Saint Laurent, de Bertrand Bonello

 

A mon regard tu te dérobes…

Saint LaurentQui ?

Le Pornographe, Tiresia, De la guerre, L’Apollonide : souvenirs de la maison close : en quelques films, Bertrand Bonello aurait pu mériter une place chez EDF tant son œuvre contribue à la montée de l’électricité de l’air. Sexe, emprise psychologique et aliénation sont au cœur de son travail cinématographique prolongé d’une quête esthétique toujours bonne à prendre en ces temps insipides.

Quoi ?

Il y a la version sympatoche de la vie de Saint Laurent, approuvée par son légataire et plutôt hagiographique, réalisée par Jalil Lespert. Et voici sa concurrente, sans doute un peu plus sulfureuse, dans laquelle Gaspard Ulliel reprend le rôle-titre, tenu plus tôt par Pierre Niney. Léa Seydoux en Loulou de La Falaise et Jérémie Rénier en Pierre Bergé viennent compléter ce biopic expérimental qui sortira dans les salles françaises à l’automne.

Résultat des courses ?

A première vue, l’élégance de Saint Laurent sied bien au cinéma de Bonello. Son biopic consacré au grand couturier déroule des images léchées, des cadres sophistiqués et quelques jolies trouvailles stylistiques, comme celle où l’écran se structure telle une toile de Mondrian pour célébrer la richesse d’une collection. Remarquable scène aussi que celle où Saint Laurent, pris d’hallucinations, voit des serpents ramper sur son corps. Idem encore, quand il croit se voir dans tous les êtres qui le séduisent.
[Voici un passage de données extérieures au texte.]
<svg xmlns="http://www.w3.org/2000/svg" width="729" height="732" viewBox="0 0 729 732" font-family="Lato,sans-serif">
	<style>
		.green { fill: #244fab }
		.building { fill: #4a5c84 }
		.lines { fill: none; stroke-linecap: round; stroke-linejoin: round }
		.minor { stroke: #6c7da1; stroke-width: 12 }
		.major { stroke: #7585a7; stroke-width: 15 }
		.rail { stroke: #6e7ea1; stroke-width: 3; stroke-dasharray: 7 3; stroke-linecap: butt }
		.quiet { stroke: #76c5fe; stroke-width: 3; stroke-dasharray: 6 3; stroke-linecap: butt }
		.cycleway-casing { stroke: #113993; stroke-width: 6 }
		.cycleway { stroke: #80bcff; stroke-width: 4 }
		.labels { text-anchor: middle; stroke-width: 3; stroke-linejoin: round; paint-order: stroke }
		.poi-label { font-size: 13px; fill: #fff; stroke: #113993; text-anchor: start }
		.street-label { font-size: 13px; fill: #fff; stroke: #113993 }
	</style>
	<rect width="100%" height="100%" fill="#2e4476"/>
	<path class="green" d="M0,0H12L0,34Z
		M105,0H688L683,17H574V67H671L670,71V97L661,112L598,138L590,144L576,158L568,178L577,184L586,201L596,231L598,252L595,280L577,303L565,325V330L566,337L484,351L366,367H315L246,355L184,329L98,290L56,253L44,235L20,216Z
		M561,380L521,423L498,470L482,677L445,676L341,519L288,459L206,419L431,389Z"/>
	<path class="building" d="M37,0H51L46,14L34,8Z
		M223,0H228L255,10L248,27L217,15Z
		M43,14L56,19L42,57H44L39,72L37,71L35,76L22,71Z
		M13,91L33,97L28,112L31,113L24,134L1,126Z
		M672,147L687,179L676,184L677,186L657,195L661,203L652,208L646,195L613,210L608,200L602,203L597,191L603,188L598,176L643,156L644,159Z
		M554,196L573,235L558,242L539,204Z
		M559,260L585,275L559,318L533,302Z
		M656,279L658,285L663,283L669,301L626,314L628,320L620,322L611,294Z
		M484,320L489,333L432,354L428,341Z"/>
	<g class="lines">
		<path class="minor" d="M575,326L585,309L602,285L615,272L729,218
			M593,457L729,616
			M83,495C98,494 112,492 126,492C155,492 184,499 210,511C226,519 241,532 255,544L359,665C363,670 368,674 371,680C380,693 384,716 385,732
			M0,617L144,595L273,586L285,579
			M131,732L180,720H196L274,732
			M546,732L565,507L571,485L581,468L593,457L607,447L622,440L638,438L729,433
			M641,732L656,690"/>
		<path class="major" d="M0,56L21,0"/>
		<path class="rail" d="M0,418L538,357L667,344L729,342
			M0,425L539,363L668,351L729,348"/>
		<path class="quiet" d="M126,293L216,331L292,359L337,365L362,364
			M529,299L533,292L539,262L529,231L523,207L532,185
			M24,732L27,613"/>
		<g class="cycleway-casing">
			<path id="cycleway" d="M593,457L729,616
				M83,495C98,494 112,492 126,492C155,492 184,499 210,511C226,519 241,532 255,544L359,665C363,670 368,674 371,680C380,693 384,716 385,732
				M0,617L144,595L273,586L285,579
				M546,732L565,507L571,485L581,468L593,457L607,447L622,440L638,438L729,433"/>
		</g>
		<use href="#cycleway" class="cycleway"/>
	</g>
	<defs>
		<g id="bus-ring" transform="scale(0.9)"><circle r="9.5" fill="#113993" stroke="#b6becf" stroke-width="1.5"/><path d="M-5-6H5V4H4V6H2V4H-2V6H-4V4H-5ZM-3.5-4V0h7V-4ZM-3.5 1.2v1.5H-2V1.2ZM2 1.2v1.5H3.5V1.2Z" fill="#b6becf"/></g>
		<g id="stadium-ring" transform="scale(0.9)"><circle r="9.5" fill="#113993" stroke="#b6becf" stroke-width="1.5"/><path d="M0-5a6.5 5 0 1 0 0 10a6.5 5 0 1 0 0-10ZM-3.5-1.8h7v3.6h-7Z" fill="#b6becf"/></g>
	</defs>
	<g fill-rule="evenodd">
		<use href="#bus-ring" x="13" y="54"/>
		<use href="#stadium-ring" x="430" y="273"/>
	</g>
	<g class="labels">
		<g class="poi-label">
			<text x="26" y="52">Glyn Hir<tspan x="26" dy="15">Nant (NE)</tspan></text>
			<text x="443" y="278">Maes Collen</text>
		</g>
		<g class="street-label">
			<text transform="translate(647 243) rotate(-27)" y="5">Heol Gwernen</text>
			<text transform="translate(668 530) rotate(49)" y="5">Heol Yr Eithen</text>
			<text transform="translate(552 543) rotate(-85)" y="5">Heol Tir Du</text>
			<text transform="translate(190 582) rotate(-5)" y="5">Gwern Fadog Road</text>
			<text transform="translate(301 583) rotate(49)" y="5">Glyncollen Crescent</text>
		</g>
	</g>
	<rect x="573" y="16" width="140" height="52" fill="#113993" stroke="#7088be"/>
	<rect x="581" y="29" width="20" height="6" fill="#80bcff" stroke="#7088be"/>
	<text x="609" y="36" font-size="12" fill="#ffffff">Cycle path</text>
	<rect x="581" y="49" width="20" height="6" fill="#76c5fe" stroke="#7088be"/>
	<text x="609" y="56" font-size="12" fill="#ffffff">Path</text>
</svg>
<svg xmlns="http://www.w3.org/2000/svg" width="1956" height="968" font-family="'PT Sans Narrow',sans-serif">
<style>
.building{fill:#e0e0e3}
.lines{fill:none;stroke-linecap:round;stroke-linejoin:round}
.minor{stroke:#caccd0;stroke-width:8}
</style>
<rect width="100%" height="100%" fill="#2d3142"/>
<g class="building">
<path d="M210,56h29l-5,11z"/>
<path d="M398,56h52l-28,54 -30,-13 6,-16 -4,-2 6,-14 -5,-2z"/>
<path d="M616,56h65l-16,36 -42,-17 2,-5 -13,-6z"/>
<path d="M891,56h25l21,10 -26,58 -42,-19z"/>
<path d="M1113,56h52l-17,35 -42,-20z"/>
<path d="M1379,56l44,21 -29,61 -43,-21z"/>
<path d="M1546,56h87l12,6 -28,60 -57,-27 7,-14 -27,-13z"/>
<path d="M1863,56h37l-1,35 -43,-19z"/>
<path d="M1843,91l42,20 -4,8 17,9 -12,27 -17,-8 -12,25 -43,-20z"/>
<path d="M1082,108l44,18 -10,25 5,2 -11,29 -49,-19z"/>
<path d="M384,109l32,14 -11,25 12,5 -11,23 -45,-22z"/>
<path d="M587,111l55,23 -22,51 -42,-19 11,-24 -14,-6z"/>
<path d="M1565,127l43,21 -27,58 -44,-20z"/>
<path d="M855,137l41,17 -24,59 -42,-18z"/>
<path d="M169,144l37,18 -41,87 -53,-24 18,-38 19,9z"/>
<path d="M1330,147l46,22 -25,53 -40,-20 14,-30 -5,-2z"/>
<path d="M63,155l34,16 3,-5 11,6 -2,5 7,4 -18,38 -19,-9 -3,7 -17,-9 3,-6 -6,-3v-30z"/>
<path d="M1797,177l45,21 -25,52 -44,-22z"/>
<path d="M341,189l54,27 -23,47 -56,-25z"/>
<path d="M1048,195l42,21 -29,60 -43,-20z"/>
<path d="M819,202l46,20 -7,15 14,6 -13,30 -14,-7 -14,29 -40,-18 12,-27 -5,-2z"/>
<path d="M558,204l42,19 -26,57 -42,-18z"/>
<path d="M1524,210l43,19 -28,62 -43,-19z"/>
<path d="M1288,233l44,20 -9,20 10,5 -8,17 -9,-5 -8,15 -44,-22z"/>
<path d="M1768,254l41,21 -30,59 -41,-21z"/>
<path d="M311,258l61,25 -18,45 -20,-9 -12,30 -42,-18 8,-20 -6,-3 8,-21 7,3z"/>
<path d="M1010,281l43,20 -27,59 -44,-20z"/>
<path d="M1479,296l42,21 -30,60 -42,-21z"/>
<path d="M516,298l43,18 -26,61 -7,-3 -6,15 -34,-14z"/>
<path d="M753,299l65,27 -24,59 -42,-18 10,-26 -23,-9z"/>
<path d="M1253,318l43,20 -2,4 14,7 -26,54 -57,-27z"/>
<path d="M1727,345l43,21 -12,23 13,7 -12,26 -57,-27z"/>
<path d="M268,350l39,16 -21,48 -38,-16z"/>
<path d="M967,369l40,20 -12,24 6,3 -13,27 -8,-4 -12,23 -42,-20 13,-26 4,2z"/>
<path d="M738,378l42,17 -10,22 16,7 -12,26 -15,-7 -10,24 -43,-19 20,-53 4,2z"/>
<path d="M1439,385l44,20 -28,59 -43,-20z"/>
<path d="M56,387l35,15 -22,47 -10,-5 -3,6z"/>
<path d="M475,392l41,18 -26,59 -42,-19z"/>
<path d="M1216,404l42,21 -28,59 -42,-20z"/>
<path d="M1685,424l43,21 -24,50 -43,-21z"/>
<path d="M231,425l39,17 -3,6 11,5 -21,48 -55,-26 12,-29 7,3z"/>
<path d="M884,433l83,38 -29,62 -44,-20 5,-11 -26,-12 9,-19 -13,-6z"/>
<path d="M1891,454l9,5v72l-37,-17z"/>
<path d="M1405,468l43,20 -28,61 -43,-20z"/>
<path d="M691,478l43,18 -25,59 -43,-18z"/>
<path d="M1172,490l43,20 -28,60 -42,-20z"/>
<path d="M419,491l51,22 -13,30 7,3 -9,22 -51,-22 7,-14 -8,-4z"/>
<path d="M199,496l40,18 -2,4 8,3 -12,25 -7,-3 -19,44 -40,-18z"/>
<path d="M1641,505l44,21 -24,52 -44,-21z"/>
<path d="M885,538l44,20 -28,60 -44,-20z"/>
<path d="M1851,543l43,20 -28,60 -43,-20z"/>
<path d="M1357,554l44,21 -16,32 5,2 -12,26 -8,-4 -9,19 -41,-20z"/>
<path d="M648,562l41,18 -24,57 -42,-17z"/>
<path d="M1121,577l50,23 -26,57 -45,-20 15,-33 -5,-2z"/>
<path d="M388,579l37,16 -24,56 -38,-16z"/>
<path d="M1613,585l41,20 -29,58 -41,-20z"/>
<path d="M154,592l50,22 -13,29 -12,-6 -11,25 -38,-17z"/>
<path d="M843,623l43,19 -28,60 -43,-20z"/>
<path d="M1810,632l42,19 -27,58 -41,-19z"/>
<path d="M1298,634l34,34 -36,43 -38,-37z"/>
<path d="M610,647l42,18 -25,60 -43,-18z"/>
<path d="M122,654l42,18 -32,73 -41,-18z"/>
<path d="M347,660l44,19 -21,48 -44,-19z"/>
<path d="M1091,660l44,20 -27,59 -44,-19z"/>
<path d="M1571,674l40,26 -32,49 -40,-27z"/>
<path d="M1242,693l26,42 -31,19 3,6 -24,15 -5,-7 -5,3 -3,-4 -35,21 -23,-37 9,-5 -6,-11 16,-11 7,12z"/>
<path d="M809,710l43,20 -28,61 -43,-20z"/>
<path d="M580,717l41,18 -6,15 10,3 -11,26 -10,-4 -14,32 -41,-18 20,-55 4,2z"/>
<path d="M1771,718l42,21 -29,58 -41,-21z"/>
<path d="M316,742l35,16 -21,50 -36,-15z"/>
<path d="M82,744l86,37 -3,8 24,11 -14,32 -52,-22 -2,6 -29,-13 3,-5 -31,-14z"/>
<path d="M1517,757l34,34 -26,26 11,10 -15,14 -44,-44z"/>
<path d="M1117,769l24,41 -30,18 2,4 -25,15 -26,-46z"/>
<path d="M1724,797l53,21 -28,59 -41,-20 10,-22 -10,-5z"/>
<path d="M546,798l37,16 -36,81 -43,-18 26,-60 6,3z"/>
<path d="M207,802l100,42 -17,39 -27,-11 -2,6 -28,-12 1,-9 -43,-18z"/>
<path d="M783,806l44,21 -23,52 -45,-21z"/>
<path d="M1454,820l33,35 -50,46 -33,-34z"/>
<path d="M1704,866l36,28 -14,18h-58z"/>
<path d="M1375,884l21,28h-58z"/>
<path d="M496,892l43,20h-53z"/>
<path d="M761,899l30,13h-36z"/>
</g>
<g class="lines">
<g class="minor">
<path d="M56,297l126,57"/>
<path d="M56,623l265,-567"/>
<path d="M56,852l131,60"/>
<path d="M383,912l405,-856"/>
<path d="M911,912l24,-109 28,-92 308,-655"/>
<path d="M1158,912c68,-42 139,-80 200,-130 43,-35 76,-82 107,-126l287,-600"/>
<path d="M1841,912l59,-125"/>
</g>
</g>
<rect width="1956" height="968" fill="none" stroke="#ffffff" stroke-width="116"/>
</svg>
Reflets, échos et résonances traversent chaque séquence du film, mais l’esthétique est souvent vaine. Bonello, soucieux de rendre hommage au Beau si cher à Saint Laurent, offre un écrin somptueux à son sujet, sans pour autant s’en emparer. Alors que la scène d’ouverture prenait son temps, s’immisçait dans les coulisses de l’atelier du maître et promettait une partition autour du geste, du savoir-faire et de la précision… La suite se limite souvent à un récit mi-tabloïd et mi-magazine de mode.

Les scènes s’enchaînent comme les volumes de la série Martine : Saint Laurent à Paris, Saint Laurent dans son majestueux riad de Marrakech, Saint Laurent tout nu dans un placard, Saint Laurent en soirée, entre amis, avec ses chiens… Avec, planant sur cette histoire l’ombre de Frankenstein (Bergé, incarné par Jérémie Renier, confiné dans le rôle de chef d’entreprise) et de son monstre (Yves Saint Laurent campé par un Gaspard Ulliel exceptionnel). Alors oui, Bonello, ultradocumenté, connaît collections et sources d’inspiration. Pour preuve le choix de la décennie sur laquelle repose tout son film : 1967-1976, Saint Laurent en pleine gloire invente le costume pour femmes et sort Opium. Oui, sa façon d’inclure dans son récit – trop linéaire – les créations d’Yves Saint Laurent est subtile et bienvenue. En confrontant, dans un split screen, les images de mannequins descendant les marches de la maison de couture année après année et celles de l’actualité, Bonello affirme que l’artiste était au-delà des modes.

Mais il manque à ce Saint Laurent-là, la force vitale et le rapport à la matière. On aurait voulu saisir l’élan créatif de Saint Laurent, son apport fondamental à la mode et son envie prégnante de libérer la femme. Un dernier point que Bonello balaie d’un revers de la main dans l’une des scènes de fin : trois journalistes de Libération préparent la nécro de Saint Laurent, persuadés qu’il est mort.

 
Saint Laurent de Bertrand Bonello, avec Gaspard Ulliel, Jérémie Renier, Léa Seydoux, Louis Garrel… France, 2014. Sélectionné en compétition au 67e Festival de Cannes. Sortie le 1er octobre 2014.